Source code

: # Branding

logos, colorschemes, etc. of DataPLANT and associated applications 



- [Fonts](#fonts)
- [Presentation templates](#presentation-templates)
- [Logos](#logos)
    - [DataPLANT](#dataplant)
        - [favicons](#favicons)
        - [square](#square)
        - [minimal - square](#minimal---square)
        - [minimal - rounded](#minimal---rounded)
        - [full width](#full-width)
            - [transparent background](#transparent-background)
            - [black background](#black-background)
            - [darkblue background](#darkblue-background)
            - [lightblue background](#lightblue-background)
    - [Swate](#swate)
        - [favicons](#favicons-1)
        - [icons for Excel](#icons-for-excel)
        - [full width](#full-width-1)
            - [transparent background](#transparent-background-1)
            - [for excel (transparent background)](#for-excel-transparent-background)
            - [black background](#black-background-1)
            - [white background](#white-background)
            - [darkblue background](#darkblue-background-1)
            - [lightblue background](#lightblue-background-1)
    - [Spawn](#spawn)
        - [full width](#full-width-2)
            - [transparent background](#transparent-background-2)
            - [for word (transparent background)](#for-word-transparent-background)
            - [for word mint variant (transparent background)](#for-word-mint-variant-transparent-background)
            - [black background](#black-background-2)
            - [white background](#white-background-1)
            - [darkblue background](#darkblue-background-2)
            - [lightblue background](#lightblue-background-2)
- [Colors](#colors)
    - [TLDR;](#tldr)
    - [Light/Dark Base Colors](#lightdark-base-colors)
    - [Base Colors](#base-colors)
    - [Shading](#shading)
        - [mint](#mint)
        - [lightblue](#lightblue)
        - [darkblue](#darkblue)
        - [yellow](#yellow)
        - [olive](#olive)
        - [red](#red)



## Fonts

--

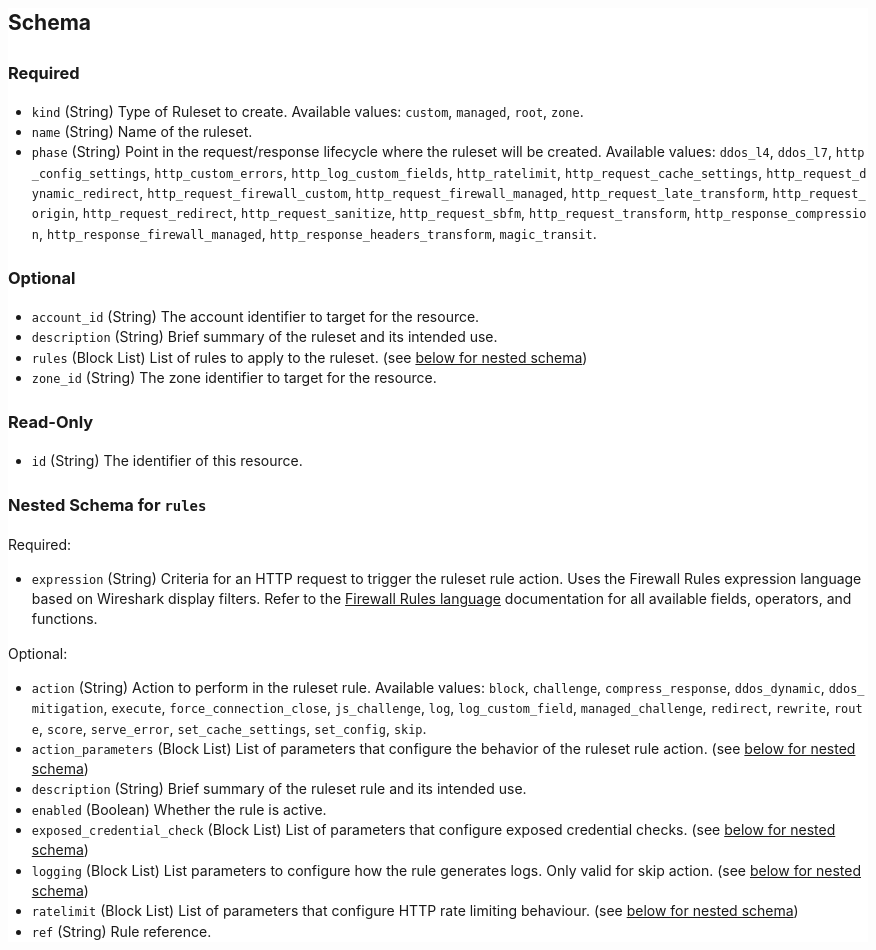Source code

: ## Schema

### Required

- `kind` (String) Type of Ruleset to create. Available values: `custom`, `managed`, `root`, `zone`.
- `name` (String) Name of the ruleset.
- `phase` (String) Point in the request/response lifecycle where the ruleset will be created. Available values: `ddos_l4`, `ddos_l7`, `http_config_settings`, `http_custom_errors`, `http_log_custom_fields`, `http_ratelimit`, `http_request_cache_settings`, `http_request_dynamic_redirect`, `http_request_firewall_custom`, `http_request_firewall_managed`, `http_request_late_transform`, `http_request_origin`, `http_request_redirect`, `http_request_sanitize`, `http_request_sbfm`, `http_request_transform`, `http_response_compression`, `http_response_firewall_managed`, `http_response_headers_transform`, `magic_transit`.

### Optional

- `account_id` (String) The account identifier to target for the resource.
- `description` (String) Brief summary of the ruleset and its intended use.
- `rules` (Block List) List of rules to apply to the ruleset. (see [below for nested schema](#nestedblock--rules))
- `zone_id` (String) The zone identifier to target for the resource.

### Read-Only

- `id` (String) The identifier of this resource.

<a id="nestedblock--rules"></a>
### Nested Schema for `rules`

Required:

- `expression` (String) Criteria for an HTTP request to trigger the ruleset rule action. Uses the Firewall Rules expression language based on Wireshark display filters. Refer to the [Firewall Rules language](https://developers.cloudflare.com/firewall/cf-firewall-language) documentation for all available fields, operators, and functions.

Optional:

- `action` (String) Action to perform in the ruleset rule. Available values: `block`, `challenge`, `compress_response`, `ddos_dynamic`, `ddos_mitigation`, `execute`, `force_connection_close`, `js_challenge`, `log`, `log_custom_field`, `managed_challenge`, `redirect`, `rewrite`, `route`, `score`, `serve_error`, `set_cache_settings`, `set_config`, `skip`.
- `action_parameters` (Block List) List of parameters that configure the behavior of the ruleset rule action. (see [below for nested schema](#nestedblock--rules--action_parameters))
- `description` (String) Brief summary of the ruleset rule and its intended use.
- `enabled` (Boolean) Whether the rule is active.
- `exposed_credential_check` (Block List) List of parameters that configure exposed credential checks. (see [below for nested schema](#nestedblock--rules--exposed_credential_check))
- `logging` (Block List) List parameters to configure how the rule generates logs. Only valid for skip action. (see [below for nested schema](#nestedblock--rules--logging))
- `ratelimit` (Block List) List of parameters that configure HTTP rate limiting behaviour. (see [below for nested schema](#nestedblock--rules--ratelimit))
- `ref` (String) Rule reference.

--

Each line in the data that holds the word "zone" must be copied.

- `kind` (String) Type of Ruleset to create. Available values: `custom`, `managed`, `root`, `zone`.
- `zone_id` (String) The zone identifier to target for the resource.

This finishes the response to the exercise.